Clinicians know from experience that two patients with the same diagnosis, or one patient at two different times, respond differently to the same treatment. Personal history and daily life context matter for health. The Biozygotic Framework offers a conceptual lens for thinking about why — and for organizing clinical observations that fragmented vocabularies tend to scatter.
What the framework currently offers clinicians is conceptual, not operational:
An important honesty: The framework does not yet offer validated decision-support apparatus, differential-diagnostic algorithms, or quantitative treatment-sequencing tools. It offers a conceptual integration. Clinical decisions remain the clinician's, guided by training, established evidence, and the clinical relationship.
The contrast below illustrates how the framework's vocabulary supports thinking about clinically familiar patterns. It is not a diagnostic tool, treatment algorithm, or replacement for established clinical judgment.

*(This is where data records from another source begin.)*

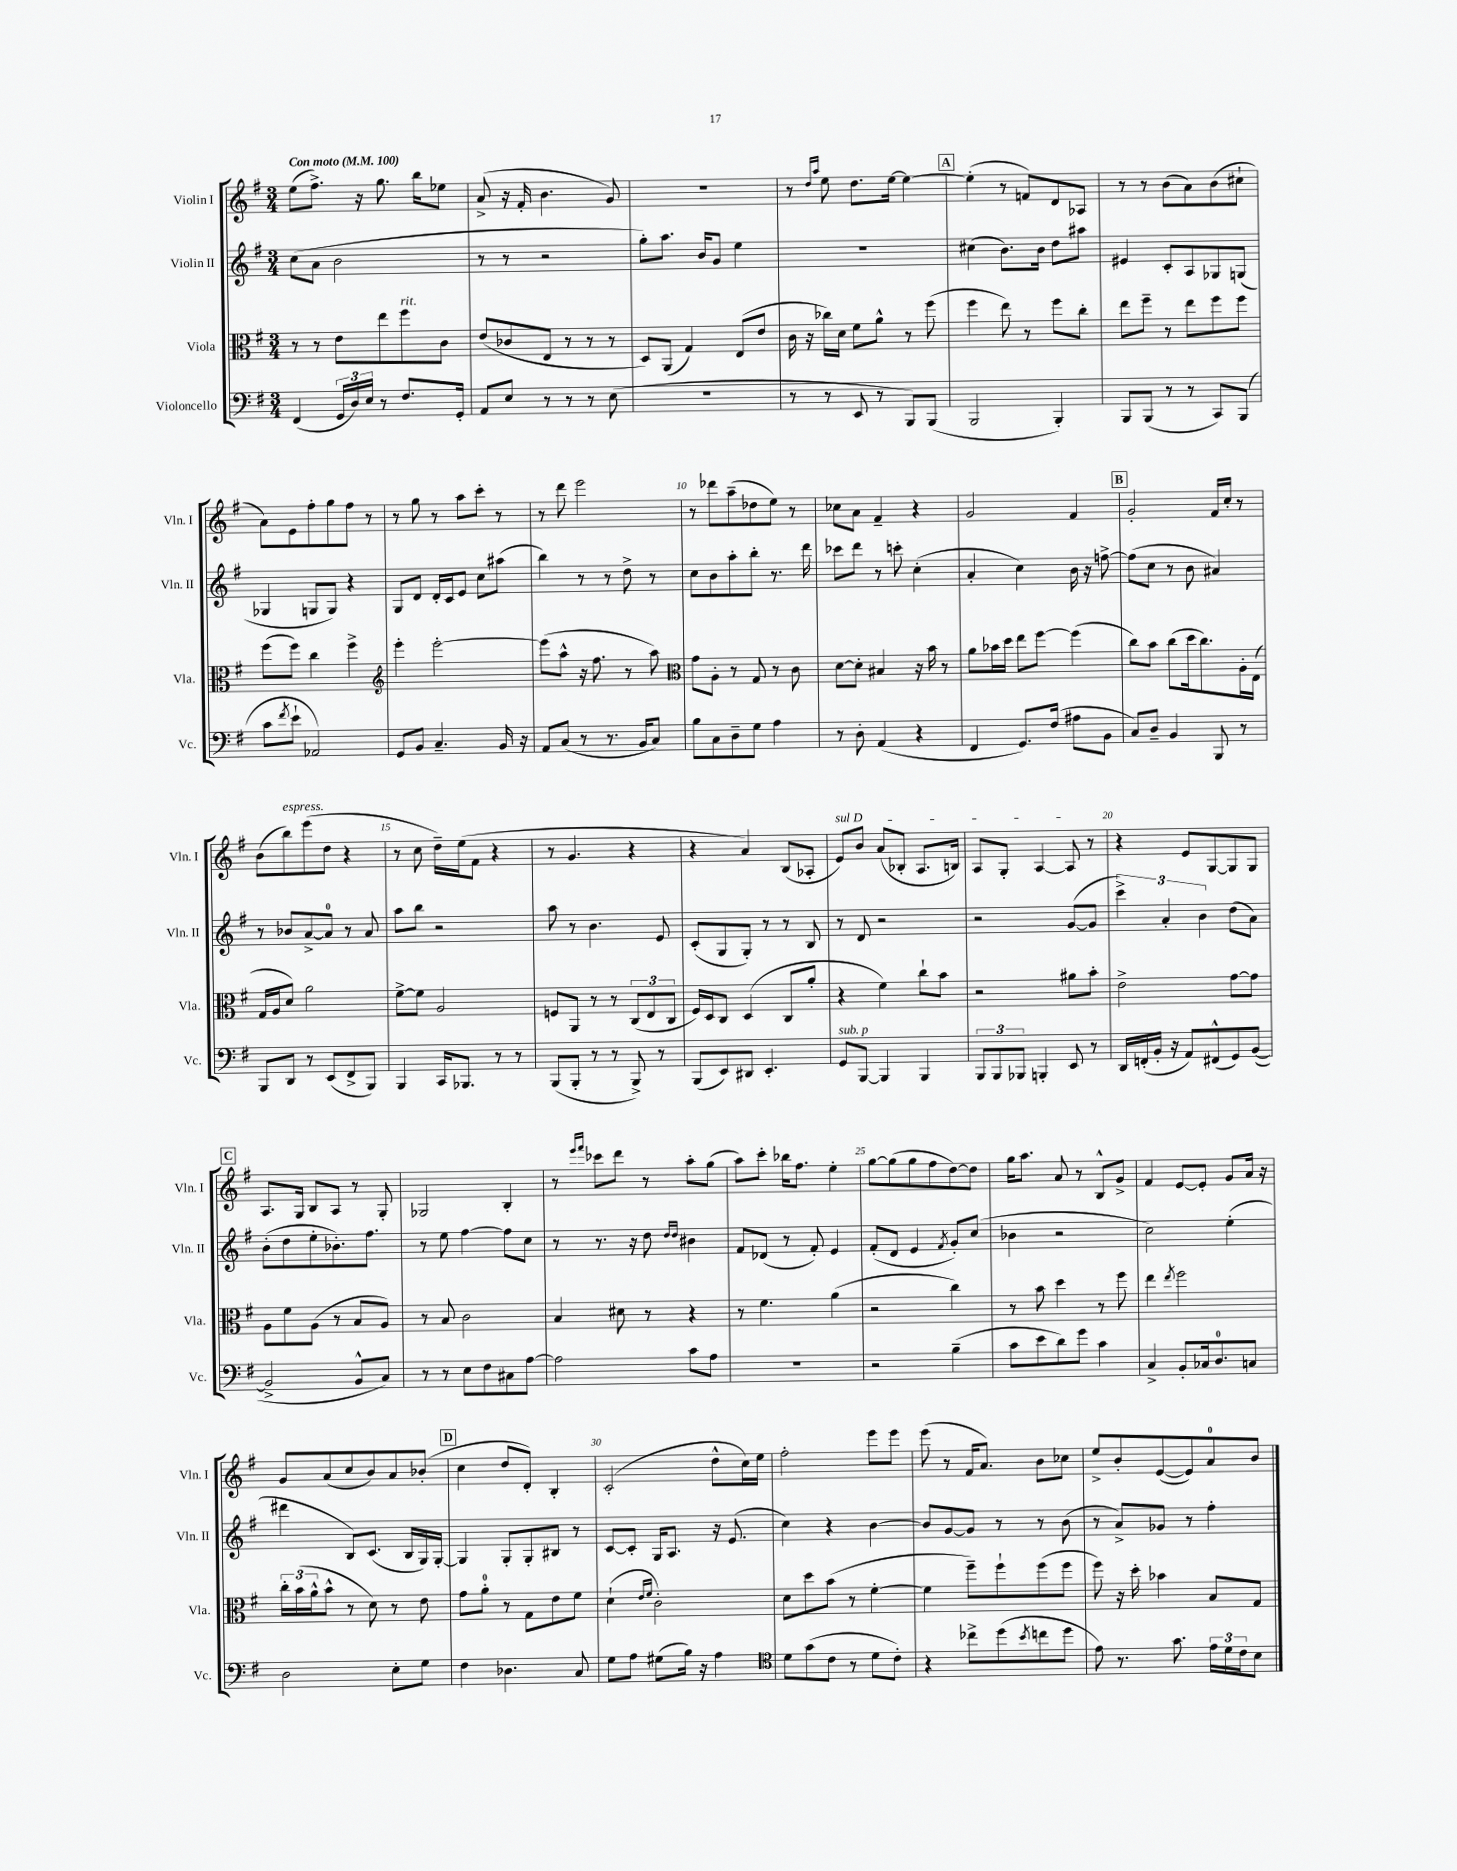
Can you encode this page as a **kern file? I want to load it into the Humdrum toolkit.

**kern	**kern	**kern	**kern
*staff4	*staff3	*staff2	*staff1
*clefF4	*clefC3	*clefG2	*clefG2
*k[f#]	*k[f#]	*k[f#]	*k[f#]
*M3/4	*M3/4	*M3/4	*M3/4
*MM100	*MM100	*MM100	*MM100
(4FF#	8r	(8cc	(8ee
.	8r	8a	8.ff#^)
24GG	8e	2b	.
24D)	.	.	.
.	.	.	16r
24E	.	.	.
8r	8ee	.	8.gg
8.F#	8ff#	.	.
.	.	.	16bb
.	8c	.	8ee-
16GG'	.	.	.
=	=	=	=
8AA	(8e	8r	(8a^
8E	8c-	8r	16r
.	.	.	16f#'
8r	8E	2r	4.b
8r	8r	.	.
8r	8r	.	.
(8E	8r	.	8g)
=	=	=	=
2.r	8D)	8gg')	2.r
.	(8AA	8.aa	.
.	4G)	.	.
.	.	16b	.
.	.	8g	.
.	(8E	4ee	.
.	8e	.	.
=	=	=	=
8r	16c	2.r	8r
.	16r	.	.
.	.	.	16qqdd
.	.	.	16qqaa
8r	16cc-)	.	8ee
.	16d	.	.
8EE	8f#	.	8.dd
8r	8a^^	.	.
.	.	.	[16ee
8BBB)	8r	.	4ee_
(8BBB	(8ff#	.	.
=	=	=	=
2BBB	4ff#	(4cc#	(4ee']
.	8ee)	8.b)	8r
.	8r	.	8f)
.	.	16b	.
4BBB')	8ff#	8dd	8d
.	8cc'	8aa#	8A-
=	=	=	=
8BBB	8ee	4e#	8r
(8BBB	8ff#~	.	8r
8r	8r	8c'	(8b
8r	8ee	8A	8a)
8CC)	8ff#	8G-	(8b
(8BBB	8ff#	(8G	8cc#`
=	=	=	=
8c	(8ff#	4G-	8a)
8qf#	.	.	.
8e`	8ff#)	.	8e
2AA-)	4cc	8G	8ff#'
.	.	8G)	8gg
.	4ff#^	4r	8ff#
.	.	.	8r
=	=	=	=
*	*clefG2	*	*
8GG	4eee'	8G	8r
8BB	.	8d	8gg
4.C~	[2eee'	16d'	8r
.	.	16c	.
.	.	8e	8aa
.	.	8cc	8ccc'
16BB	.	(8aa#	8r
16r	.	.	.
=	=	=	=
8AA	(8eee]	4bb)	8r
(8C	8aa^^	.	8ddd
8r	16r	8r	2eee
.	8.ff#	.	.
8.r	.	8r	.
.	8r	8dd^	.
16BB	.	.	.
8C)	8aa)	8r	.
=	=	=	=
*	*clefC3	*	*
8B	8g	8cc	8r
8C	8A'	8b	8ddd-
8D~	8r	8aa'	(8aa~
8G	8G	8bb'	8dd-
4A	8r	8.r	8ee)
.	8c	.	8r
.	.	16ddd	.
=	=	=	=
8r	[8d	8ccc-	8cc-
8D'	8d']	8ddd	8a
(4AA	4B#	8r	4f#~
.	.	8ccc'	.
4r	16r	(4cc'	4r
.	16b	.	.
.	8r	.	.
=	=	=	=
4FF#	8a	4a'	2g
.	16b-	.	.
.	16dd	.	.
8.GG)	8ee	4cc)	.
.	[8ff#	.	.
(16F#	.	.	.
8A#	(4ff#]	16b	4f#
.	.	16r	.
8BB	.	[8ff^	.
=	=	=	=
8C)	8cc)	(8ff]	2g'
8D~	8b	8cc	.
4BB	(8cc	8r	.
.	16dd	8b	.
.	8.cc)	.	.
8BBB	.	4a#)	16f#
.	.	.	16cc'
8r	16A'	.	8r
.	(16E	.	.
=	=	=	=
8BBB	16G	8r	(8b
.	16A	.	.
8DD	8d)	8b-	8bb)
8r	2a	[8a^	(8eee
(8EE	.	8a]	8dd
8FF#^	.	8r	4r
8BBB)	.	8a	.
=	=	=	=
4BBB	[8f#^	8aa	8r
.	8f#]	8bb	8cc
16CC	2A	2r	16dd~)
8.BBB-	.	.	(16ee
.	.	.	8f#
8r	.	.	4r
8r	.	.	.
=	=	=	=
(8BBB	8F	8aa	8r
8BBB'	8AA	8r	4.g
8r	8r	4.b	.
8r	8r	.	.
8BBB^)	(12C	.	4r
.	12E	.	.
8r	.	8e	.
.	12C	.	.
=	=	=	=
(8BBB	16F#)	(8c'	4r
.	16D	.	.
8EE)	8C	8G	.
8DD#	(4D	8G')	4a)
4.EE'	.	8r	.
.	8C	8r	(8B
.	8a'	8B	8A-'
=	=	=	=
8GG	4r	8r	8e)
[8BBB	.	8d	8b
4BBB]	4f#)	2r	(8a
.	.	.	8B-'
4BBB	8cc`	.	8.A
.	8b	.	.
.	.	.	16B)
=	=	=	=
12BBB	2r	2r	8A
12BBB	.	.	.
.	.	.	8G'
12BBB-	.	.	.
4BBB'	.	.	[4A
8EE	8a#	([8g	8A]
8r	8b'	8g]	8r
=	=	=	=
16DD	2e^	6ccc^)	4r
(16FF'	.	.	.
16BB'	.	.	.
.	.	6a'	.
16r	.	.	.
8AA)	.	.	8e
.	.	6b	.
(8FF#^^	.	.	[8G
8GG)	[8g	(8dd	8G]
([8BB	8g]	8a)	8G
=	=	=	=
2BB^]	8A	(8b'	8.A
.	8f#	8dd	.
.	.	.	16G
.	(8A	8ee'	8B
.	8r	8.b-')	8A
8BB^^	8B	.	8r
.	.	8.ff#	.
8C)	8A)	.	8G'
=	=	=	=
8r	8r	8r	2G-
8r	8B	8ee	.
8E	2c	[4ff#	.
8F#	.	.	.
8C#	.	8ff#]	4B'
[8A	.	8cc	.
=	=	=	=
2A]	4B	8r	8r
.	.	.	16qqeee
.	.	.	16qqfff#
.	.	8.r	8ccc-
.	8d#	.	8ddd
.	.	16r	.
.	8r	8dd	8r
.	.	16qqdd	.
.	.	16qqdd	.
8c	4r	4b#	8aa'
8A	.	.	(8gg
=	=	=	=
2.r	8r	8f#	8aa)
.	4.f#	(8d-	8ccc'
.	.	8r	16bb-
.	.	.	8.ff#
.	.	8f#')	.
.	(4a	4e	4ee'
=	=	=	=
2r	2r	(8f#'	[8gg
.	.	8d	(8gg]
.	.	4e	8gg
.	.	.	8ff#
.	.	8qf#	.
(4B~	4cc)	8g')	[8dd)
.	.	(8cc	8dd]
=	=	=	=
8c	8r	4b-	16gg
.	.	.	8.aa
8e	8b	.	.
8d)	4dd	2r	8a
8g	.	.	8r
4c	8r	.	8B^^
.	8ff#	.	8g^
=	=	=	=
4C^	4ee	2cc)	4f#
.	8qee	.	.
8BB'	2ff#	.	[8e
16C-	.	.	8e']
8.D	.	.	.
.	.	(4ee'	8g
8C	.	.	16a
.	.	.	16r
=	=	=	=
2D	24cc'	4ddd#	8g
.	(24b	.	.
.	24a^^	.	.
.	8b^^	.	(8a
.	8r	8B)	8cc
.	8d)	(8.c	8b)
8E'	8r	.	8a
.	.	16B	.
8G	8e	16G)	(8b-'
.	.	[16G'	.
=	=	=	=
4F#	8g	4G]	4cc
.	8a'	.	.
4.D-	8r	8G'	8dd
.	8G	8G'	8d')
.	8e	8B#	4B'
8C	8f#	8r	.
=	=	=	=
8G	(4d`	[8c	(2c'
8A	.	8c']	.
.	16qqe	.	.
.	16qqf#	.	.
(8G#	2c')	16G	.
.	.	8.A	.
16B)	.	.	.
16r	.	.	.
4A	.	16r	8dd^^
.	.	(8.e	.
.	.	.	16cc)
.	.	.	16ee
=	=	=	=
*clefC4	*	*	*
8d	8d	4cc)	2ff#'
(8g	8dd	.	.
8c	(8b	4r	.
8r	8r	.	.
8d	[4f#'	[4b	8eee
8c')	.	.	8eee
=	=	=	=
4r	4f#]	8b]	(8eee
.	.	[8g	8r
8cc-^	8ff#~)	8g]	16f#
.	.	.	8.a)
(8dd	8ff#`	8r	.
8qb	.	.	.
8cc	(8ff#	8r	8b
8dd	8ff#	(8b	8cc-
=	=	=	=
8e)	8ff#)	8r	8ee^
8.r	16r	8a^)	8b'
.	16dd'	.	.
.	4b-	8g-	([8e
8.g	.	.	.
.	.	8r	8e])
24e	8B	4ff#'	8a
24d	.	.	.
24c	.	.	.
8B	8G	.	8b
==	==	==	==
*-	*-	*-	*-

Pattern A (Predominantly somatic depletion): Marked physical exhaustion, autonomic dysregulation, sleep architecture disrupted, low energy substrate. The framework's vocabulary would describe this as somatic substrate compromise. Many clinicians would consider whether bottom-up stabilization work — sleep, nervous-system regulation, somatic practices — might be needed before top-down cognitive or narrative work is fully accessible.
Pattern B (Predominantly cognitive-narrative fragmentation): Reasonable physical baseline, but disrupted self-continuity, narrative incoherence, fragmented attention. The framework's vocabulary would describe this as integrative compromise at the central level. Approaches drawing on cognitive integration, meaning-making, and narrative work might be more directly accessible from the start. This is illustrative of how the framework supports clinical thinking — not a recommendation for which interventions to use, which depends on far more than the framework can encode.